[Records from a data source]
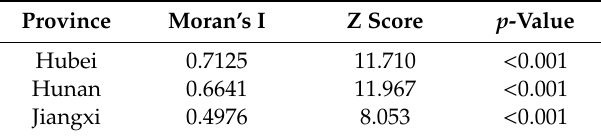
Table 9. Moran’s I values for the Hubei, Hunan and Jiangxi provinces.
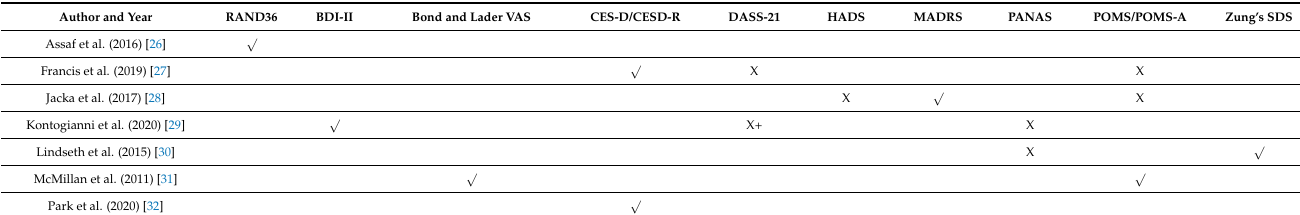
Table 3. Depression Measures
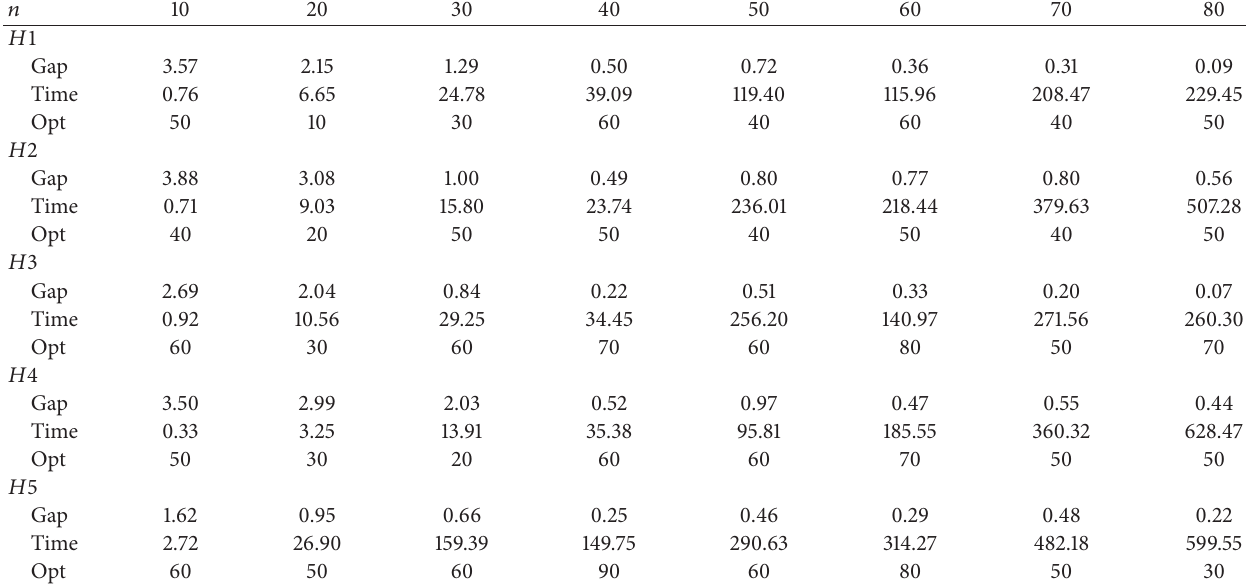
Table 13: Performance of the heuristics for 𝑚 = 4.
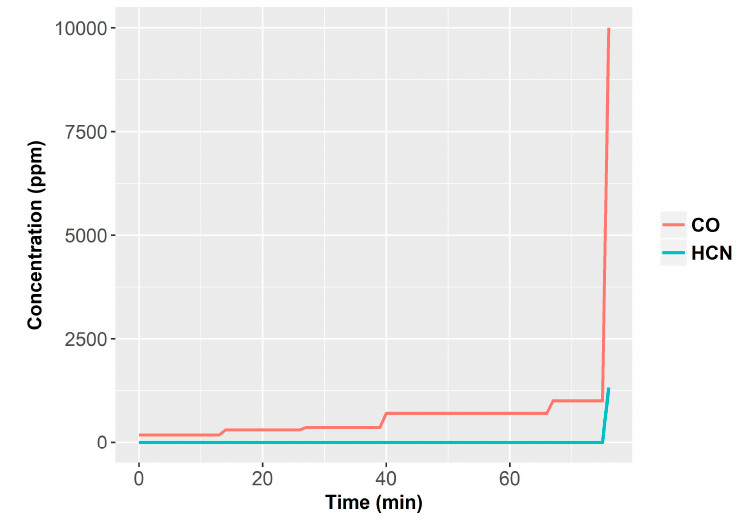
Figure 1. Example of evolution of CO and HCN for a smoldering fire (NIST tests) [40]. Sensors 2018 , 18 , x FOR PEER REVIEW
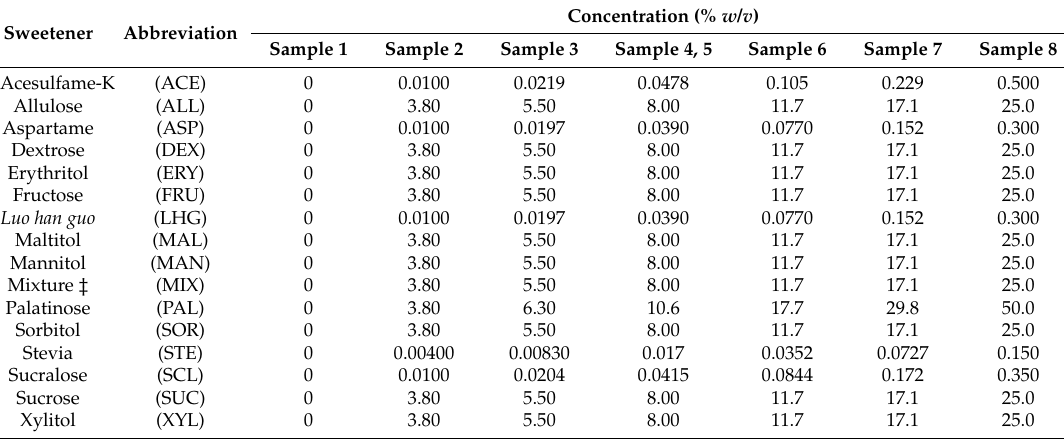
Table 2. Concentrations tested for each of the sweetener set by weight basis (% w / v ).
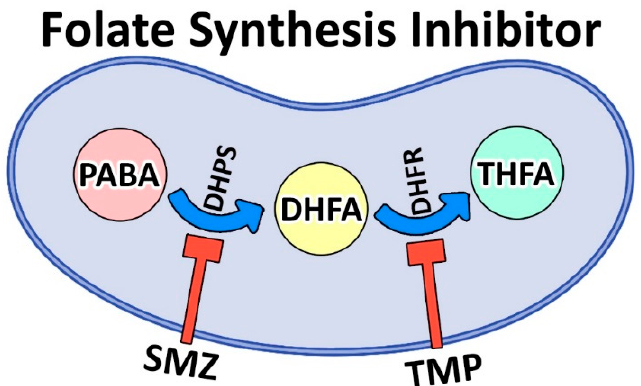
Figure 1. Biosynthesis pathway of folic acid from para-aminobenzoic acid (PABA) using nicotinamide adenine dinucleotide phosphate (NADPH) coenzyme. PABA, as a precursor, contributes to the synthesis of dihydrofolic acid (DHFA) and then tetrahydrofolic acid (THFA). THFA, in turn, gives rise to thymidine, purines, and methionine. TMP/SMZ inhibits folate synthesis by inhibiting dihydrofolate reductase (DHFR) and dihydropteroate synthetase (DHPS), respectively, as the two key enzymes of the folate pathway.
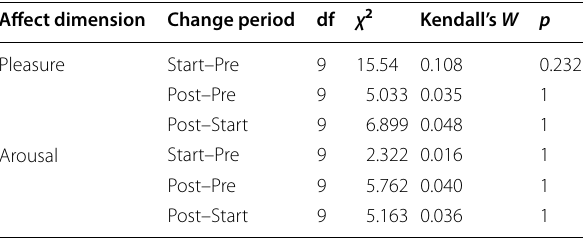
Table 3 Changes in arousal and pleasure across measurement times with material as a dependent variable—results of the Friedman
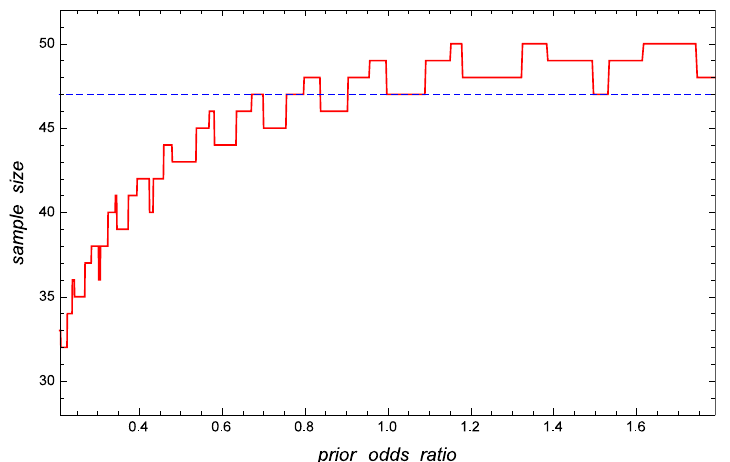
Figure 3. Optimal Bayesian ( solid line ) and frequentist ( dashed line ) sample sizes, n ∗ and n f , versus the prior odds ratio when µ 0 = 0.35, µ 1 = 0.65, d 0 = d 1 = 1, α = 0.05 and β =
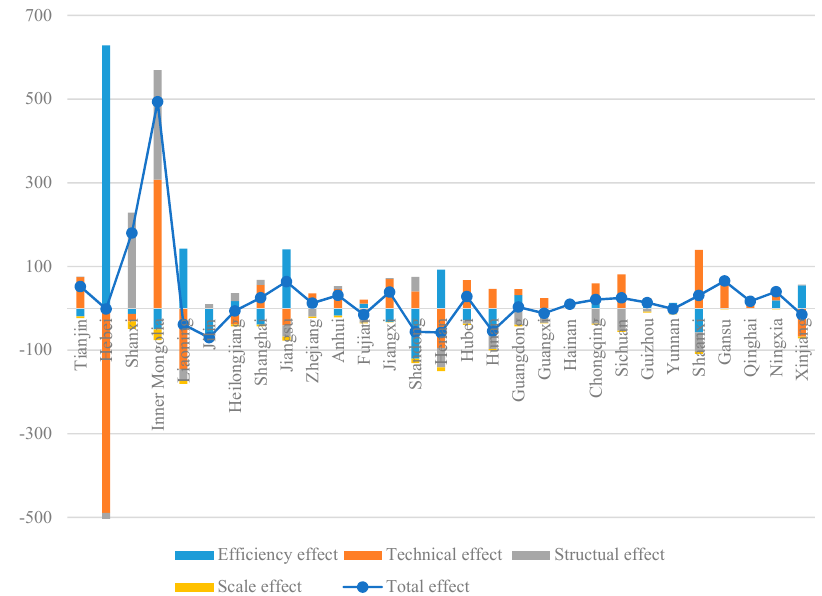
Figure 8. Structural decomposition of input embodied carbon during the period of 2007–2010 (ten thousand tons).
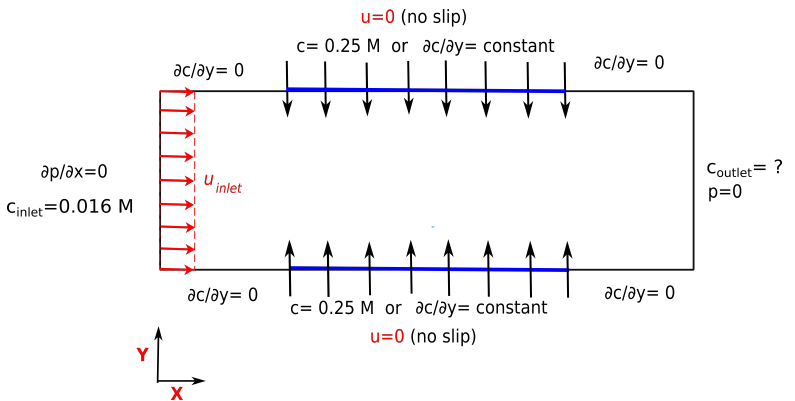
Figure 5. Illustration of boundary conditions in a flat channel. Zero flux conditions are applied for sections up- and downstream of the active membrane (blue horizontal line) to mitigate the influence of the in- and outlet. Active membrane regions have either a constant concentration equal to 250 mol/m 3 or an equivalent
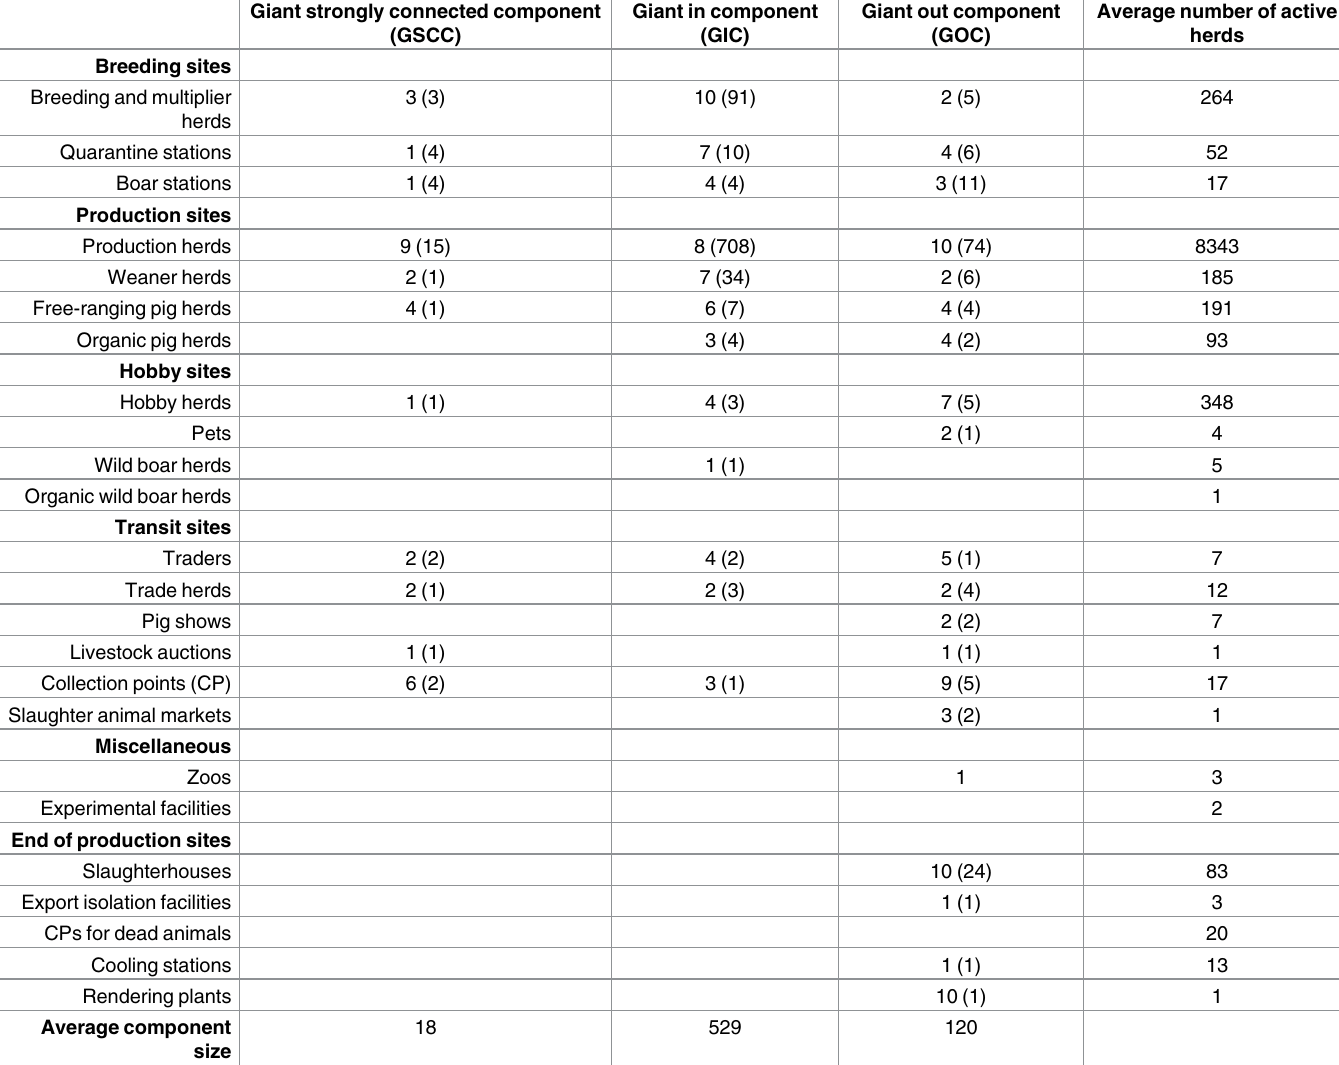
Table 3. Number of years between 2006and 2015, in which the holding type is present in the pig movement network components. Giant strongly connected component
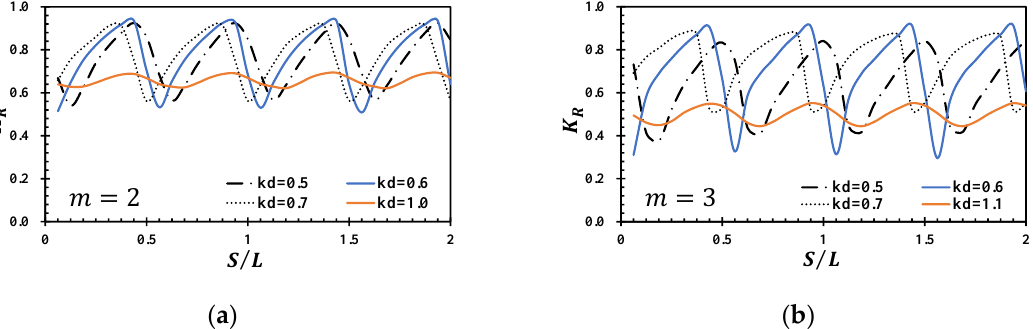
Figure 10. Variation of the reflection coefficient K R with S / L for the different wave periods kd . ( a ) 𝑚 = 2 . ( b ) 𝑚 = 3 .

GOAL OF THE EXERCISE: Produce the lines from the first line of the entries through the line that contains "Table 3 Changes", exactly, leaving the pictures behind.

THE COMPLETED TASK:
Table 9. Moran’s I values for the Hubei, Hunan and Jiangxi provinces.
Table 3. Depression Measures
Table 13: Performance of the heuristics for 𝑚 = 4.
Figure 1. Example of evolution of CO and HCN for a smoldering fire (NIST tests) [40]. Sensors 2018 , 18 , x FOR PEER REVIEW
Table 2. Concentrations tested for each of the sweetener set by weight basis (% w / v ).
Figure 1. Biosynthesis pathway of folic acid from para-aminobenzoic acid (PABA) using nicotinamide adenine dinucleotide phosphate (NADPH) coenzyme. PABA, as a precursor, contributes to the synthesis of dihydrofolic acid (DHFA) and then tetrahydrofolic acid (THFA). THFA, in turn, gives rise to thymidine, purines, and methionine. TMP/SMZ inhibits folate synthesis by inhibiting dihydrofolate reductase (DHFR) and dihydropteroate synthetase (DHPS), respectively, as the two key enzymes of the folate pathway.
Table 3 Changes in arousal and pleasure across measurement times with material as a dependent variable—results of the Friedman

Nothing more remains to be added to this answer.